Liberty National contends this instruction was erroneous because the policy issued substantially differed from the coverage requested and, therefore, constituted a counter-offernot an acceptance. Therefore, the mere act of mailing the counter-offer to its district office did not create a contract.

It is well recognized that an application for insurance is a mere offer which does not ripen into a contract unless, and until, it is accepted by the insurance company. Life Insurance Company of Georgia v. Miller, 292 Ala. 525, 296 So. 2d 900 (1974).

*648 If the company issues a policy materially different from that for which the application was made, it constitutes a rejection of the original offer and is a counter-offer which becomes a binding contract only when accepted by the original offerer. Barnes v. Atlantic & Pacific Life Insurance Company of America, 295 Ala. 149, 325 So. 2d 143 (1975); and Miller, supra.

The policy issued on March 9 or 10 was materially different from that originally applied for in that it disallowed several requested benefits and required a considerable increase in premiums. By applying the above-stated rule to the facts before us, the subsequent policy issued by Liberty National was a mere counter-offer. It would become a binding contract only upon its acceptance by Smith. Moreover, the policy specifically provided it would become effective only upon its acceptance by the insured and the payment of the increased premium. Therefore, because the policy was never accepted by the Smiths, Liberty National was entitled to a directed verdict on this issue; and, likewise, the giving of the challenged charge constitutes error.

Smith's argument that such charge, even if erroneous, was not prejudicial is also without merit. Because each party is entitled to proper instructions regarding the issues presented, the failure to give a correct charge as to any theory of the case is reversible error. See Jones v. Blackman, 285 Ala. 684, 228 So. 2d 1 (1969); Calvert v. Bynum, 255 Ala. 172, 50 So. 2d 731 (1951); and Western Union Telegraph Co. v. Smith, 189 Ala. 534, 66 So. 578 (1914).

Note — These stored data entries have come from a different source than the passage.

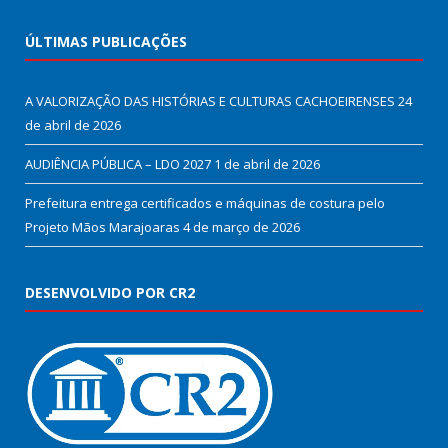
ÚLTIMAS PUBLICAÇÕES
A VALORIZAÇÃO DAS HISTÓRIAS E CULTURAS CACHOEIRENSES
24
de abril de 2026
AUDIÊNCIA PÚBLICA – LDO 2027
1 de abril de 2026
Prefeitura entrega certificados e máquinas de costura pelo
Projeto Mãos Marajoaras
4 de março de 2026
DESENVOLVIDO POR CR2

Furthermore, this error was not rendered harmless by the jury's return of a general verdict. Where the verdict is general, but prejudicial error obtains to the court's instructions to the jury on any theory of recovery, the verdict must be set aside because no determination can be made as to which of several issues the jury relied upon in reaching its verdict. 5A C.J.S. Appeal & Error ยง 1773(3). See also Old Southern Life Insurance Co. v. Woodall, 295 Ala. 235, 326 So. 2d 726 (1976); and Ford Motor Co. v. Thomas, 285 Ala. 214, 231 So. 2d 88 (1970).

In response to Smith's assertion that the insurer delayed issuance of the policy, Liberty National insists that because the application provided a 60-day period for it to consider and act upon the offer, and it did issue a policy within twenty-one days, no jury question existed. Thus, a directed verdict as to this theory of recovery was proper.

Generally, the proposed insured is justified in assuming that the insurer will exercise reasonable care and diligence in acting upon his application. Barnes, supra. See, generally, 32 A.L.R.2d 487. Ordinarily, the reasonableness of the time within which the insurer acts upon the application is a question for the trier of fact. Indeed, Barnes specifically held that the reasonableness, vel non, of the insurer's failure to issue the policy within a 30-day period, as required by the binding receipt, was a question for the jury. Whether the 60-day provision is absolute and binding in all cases, we need not decide; and this for the reason that, under the circumstances of this case, we hold, as a matter of law, that the 21-day period in which the company did issue the policy did not constitute an unreasonable delay.

We hold, therefore, that Liberty National was entitled to the directed verdict as to all theories of recovery presented to the jury other than the theory presented in Count 2misrepresentation.